Hepatic lesion regression after the Western diet was replaced by chow. The representative images were taken from the liver sections of the NASH mice at baseline (A,B), or after their Western diet was replaced by rodent chow for 42 (C,D), 84 (E,F), and 112 (G,H) days, respectively. (A,C,E,G) are the images of the liver sections stained with H&E; Panels (B,D,F,H) are the images of the liver sections stained with Sirius Red.

Figure 7

Pharmacological studies of Ocaliva (OCA) and Cenicriviroc (CVC) in the NASH Mice induced by Western diet. NASH mice fed Western diet for 150 days were treated with vehicle, OCA or CVC as described in (A). Their body weight (B) recorded before euthanasia, and liver weight (C) were measured immediately after euthanasia. The statistical analysis (One way ANOVA) was performed and no statistical significance was found.

Figure 8

Hepatic lesions of the NASH MIce treated with Ocaliva (OCA) and Cenicriviroc (CVC). After 77 days of drug treatment, the right and left lateral lobes of the NASH mice were collected, and analyzed. The pathological scores from both lobes of an animal were pooled when performing categorical analysis.
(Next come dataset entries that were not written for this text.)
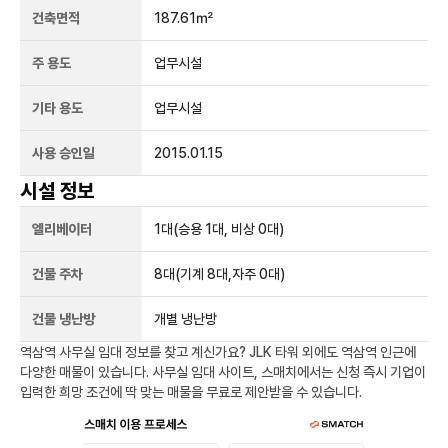
건축면적
187.61㎡
주 용도
업무시설
기타 용도
업무시설
사용 승인일
2015.01.15
시설 정보
엘리베이터
1
대
(승용 1대, 비상 0대)
건물 주차
8
대
(기계 8대,자주 0대)
건물 냉난방
개별 냉난방
역삼역
사무실 임대 정보를 찾고 계신가요?
JLK 타워
외에도
역삼역
인근에
다양한 매물이 있습니다. 사무실 임대 사이트, 스매치에서는 신청 즉시 기업이
입력한 희망 조건에 딱 맞는 매물을 무료로 제안받을 수 있습니다.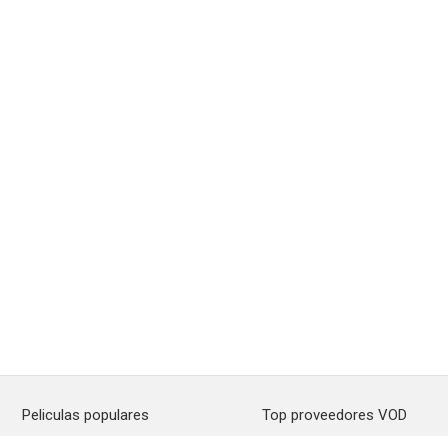
Peliculas populares
Top proveedores VOD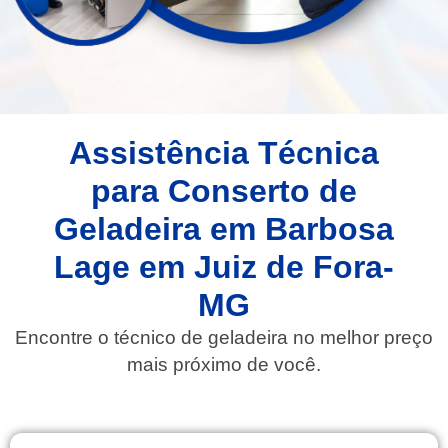
Assistência Técnica
para Conserto de
Geladeira em Barbosa
Lage em Juiz de Fora-
MG
Encontre o técnico de geladeira no melhor preço
mais próximo de você.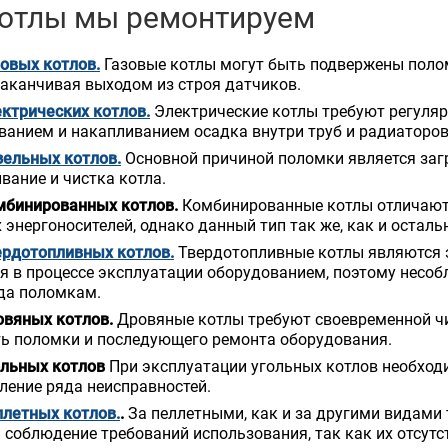
котлы мы ремонтируем
овых котлов.
Газовые котлы могут быть подвержены полом
заканчивая выходом из строя датчиков.
ктрических котлов.
Электрические котлы требуют регуляр
анием и накапливанием осадка внутри труб и радиаторов
зельных котлов.
Основной причиной поломки является заг
вание и чистка котла.
мбинированных котлов.
Комбинированные котлы отличаютс
 энергоносителей, однако данный тип так же, как и оста
ердотопливных котлов.
Твердотопливные котлы являются 
 в процессе эксплуатации оборудованием, поэтому несоб
да поломкам.
овяных котлов.
Дровяные котлы требуют своевременной чи
ть поломки и последующего ремонта оборудования.
ольных котлов
При эксплуатации угольных котлов необходи
ление ряда неисправностей.
ллетных котлов.
.
За пеллетными, как и за другими видами
 соблюдение требований использования, так как их отсутс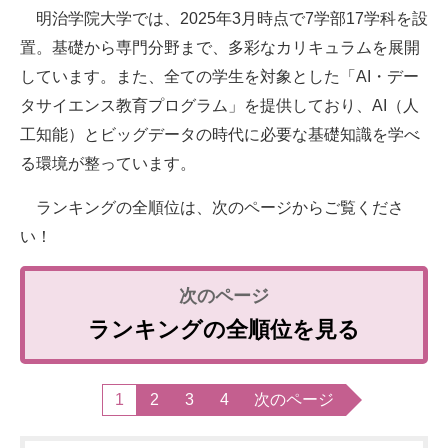
明治学院大学では、2025年3月時点で7学部17学科を設
置。基礎から専門分野まで、多彩なカリキュラムを展開
しています。また、全ての学生を対象とした「AI・デー
タサイエンス教育プログラム」を提供しており、AI（人
工知能）とビッグデータの時代に必要な基礎知識を学べ
る環境が整っています。
ランキングの全順位は、次のページからご覧くださ
い！
ランキングの全順位を見る
1
2
3
4
次のページ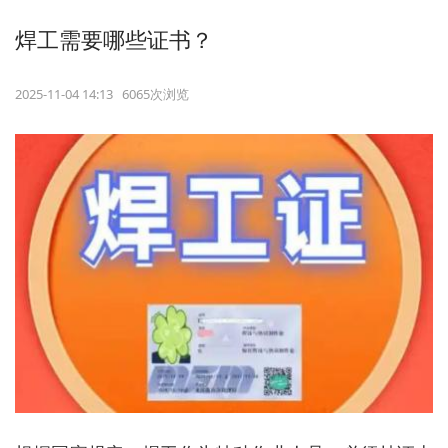
焊工需要哪些证书？
2025-11-04 14:13 6065次浏览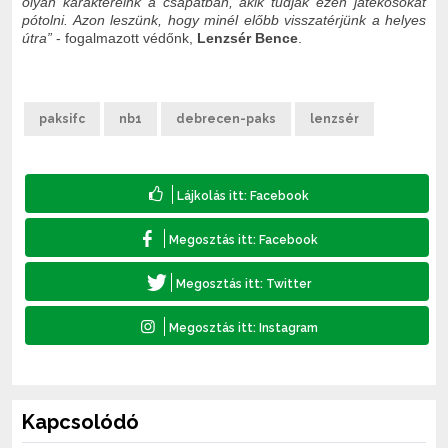
olyan karaktereink a csapatban, akik tudják ezen játékosokat
pótolni. Azon leszünk, hogy minél előbb visszatérjünk a helyes
útra”
- fogalmazott védőnk,
Lenzsér Bence
.
paksifc
nb1
debrecen-paks
lenzsér
Kapcsolódó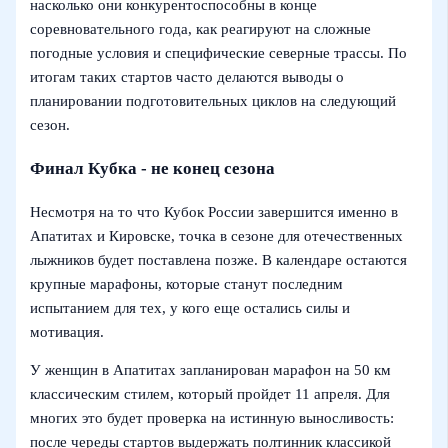
насколько они конкурентоспособны в конце
соревновательного года, как реагируют на сложные
погодные условия и специфические северные трассы. По
итогам таких стартов часто делаются выводы о
планировании подготовительных циклов на следующий
сезон.
Финал Кубка - не конец сезона
Несмотря на то что Кубок России завершится именно в
Апатитах и Кировске, точка в сезоне для отечественных
лыжников будет поставлена позже. В календаре остаются
крупные марафоны, которые станут последним
испытанием для тех, у кого еще остались силы и
мотивация.
У женщин в Апатитах запланирован марафон на 50 км
классическим стилем, который пройдет 11 апреля. Для
многих это будет проверка на истинную выносливость:
после череды стартов выдержать полтинник классикой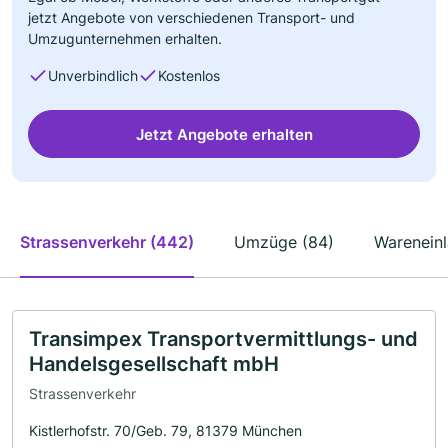
jetzt Angebote von verschiedenen Transport- und
Umzugunternehmen erhalten.
Unverbindlich
Kostenlos
Jetzt Angebote erhalten
Strassenverkehr (442)
Umzüge (84)
Wareneinl
Transimpex Transportvermittlungs- und
Handelsgesellschaft mbH
Strassenverkehr
Kistlerhofstr. 70/Geb. 79, 81379 München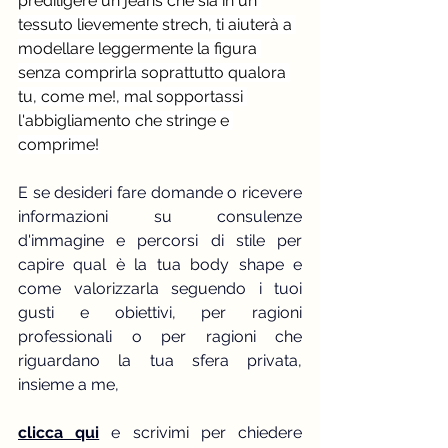
prediligere un jeans che sia in un 
tessuto lievemente strech, ti aiuterà a 
modellare leggermente la figura 
senza comprirla soprattutto qualora 
tu, come me!, mal sopportassi 
l'abbigliamento che stringe e 
comprime!
E se desideri fare domande o ricevere 
informazioni su consulenze 
d'immagine e percorsi di stile per 
capire qual è la tua body shape e 
come valorizzarla seguendo i tuoi 
gusti e obiettivi, per ragioni 
professionali o per ragioni che 
riguardano la tua sfera privata, 
insieme a me,
clicca qui
 e scrivimi per chiedere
Hepatic inflammation (A), macrovesicular vacuolation (B), microvesicular vacuolation (C), hepatocyte degeneration (D), perisinusoidal fibrosis (E), and portal fibrosis (F) were graded. Bridging fibrosis was also analyzed, but absent in all the animals.

Figure 9

Liver images of the NASH mice treated with Ocaliva (OCA) and Cenicriviroc (CVC). The representative images were taken from the liver sections of the NASH mice treated with vehicle (A,B), 20 mg/kg/day (C,D), and 40 mg/kg/day (E,F) of OCA. (A,C,E) are the images of the liver sections stained with H&E; (B,D,F) are the images of the liver sections stained with Sirius Red.